The fifth contention made by defendant Saxe is that the trial court erred in entering judgment for defendant Bladowski on the cross claim after the jury returned both forms of verdict blank. Where, in a multiple-action trial, the jury returns a verdict on one action or claim that is silent as to the other actions submitted to them, the court will, if the manifest intention of the jury is sufficiently certain, make the verdict conform to that intention and carry their findings into effect as to the other action. Kinney v. Kraml Dairy, Inc., 20 Ill. App.2d 531, 156 N.E.2d 623, 628. In that case the jury had returned a verdict against three defendants, but failed to return any verdicts in a cross claim between the defendants. The trial judge entered judgment for the cross-defendants and this court upheld his action, stating it was implicit in the verdict that the jury was also finding the cross-defendants not guilty. In the instant case the issue of culpability for the accident was decided by the jury in favor of the Sesterhenns and against Mrs. Saxe only. Implicit in the verdict was a finding that Mrs. Saxe was negligent and that Bladowski was not. Because of the complexity of this case eighteen verdict forms were submitted to the jury it is not difficult to understand how the jury neglected to complete a verdict form for the cross claim. A finding of not guilty as to Bladowski on the cross claim is the only finding consistent with the verdict the jury returned. It was therefore proper for the court to enter judgment without resubmission to the jury.

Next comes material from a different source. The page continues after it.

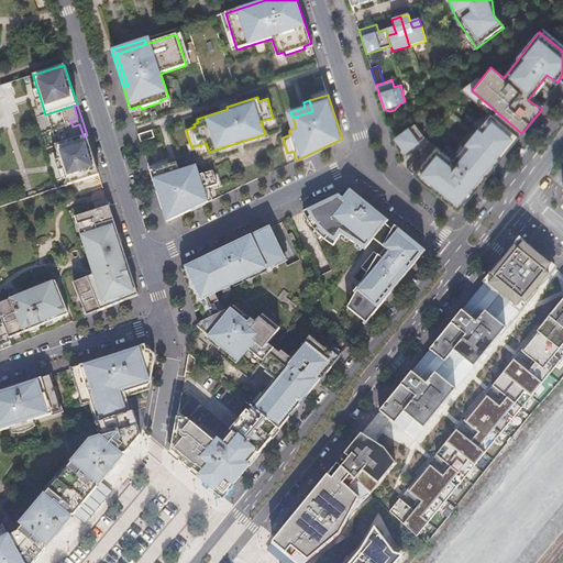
[(74,106),(45,114),(55,145),(84,136),(79,124),(73,127),(70,120),(77,118),(74,106)]
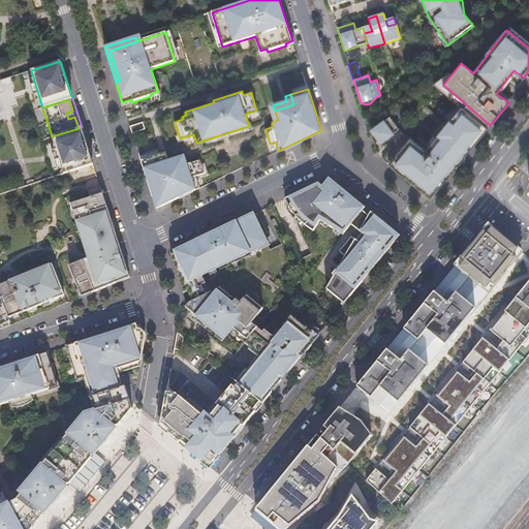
[(409,139),(389,164),(428,196),(479,130),(461,113),(453,122),(448,120),(437,134),(440,138),(425,157),(410,145),(412,141),(409,139)]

[12-14] The last point made by defendant Saxe is that the court erred in refusing to allow the witness Davis to testify that he had made a prior written statement consistent with the testimony he gave on direct examination. She contends that after Davis was questioned on cross-examination regarding his meeting the previous day with Mrs. Saxe's attorney, Davis should have been allowed to testify that he had previously made a written statement which was consistent with his testimony given on direct examination. The well settled rule is that prior consistent statements are not admissible to corroborate a witness's testimony even after he has been impeached. Schmitt v. Chicago Transit Authority, 34 Ill. App.2d 67, 179 N.E.2d 839, 841. In support of her contention to the contrary the defendant Saxe cites Gates v. People, 14 Ill. 433. In that case the court held that to contradict evidence tending to show that a witness's account of a transaction was a fabrication of recent date, it may be shown that he gave a similar account prior to that time. Corroborative testimony is allowed in such a case as an exception to the general rule because it negates the possibility that the witness might have recently changed his testimony and it thus has an element of rehabilitation in it. The cross-examination in the instant case was directed toward showing Davis's possible bias and not toward establishing that his testimony was a recent fabrication. We conclude that the trial judge ruled correctly in not allowing the prior consistent statements of Davis to be admitted to corroborate his testimony.
We find no reversible error in this record.
SULLIVAN, P.J. and DEMPSEY, J., concur.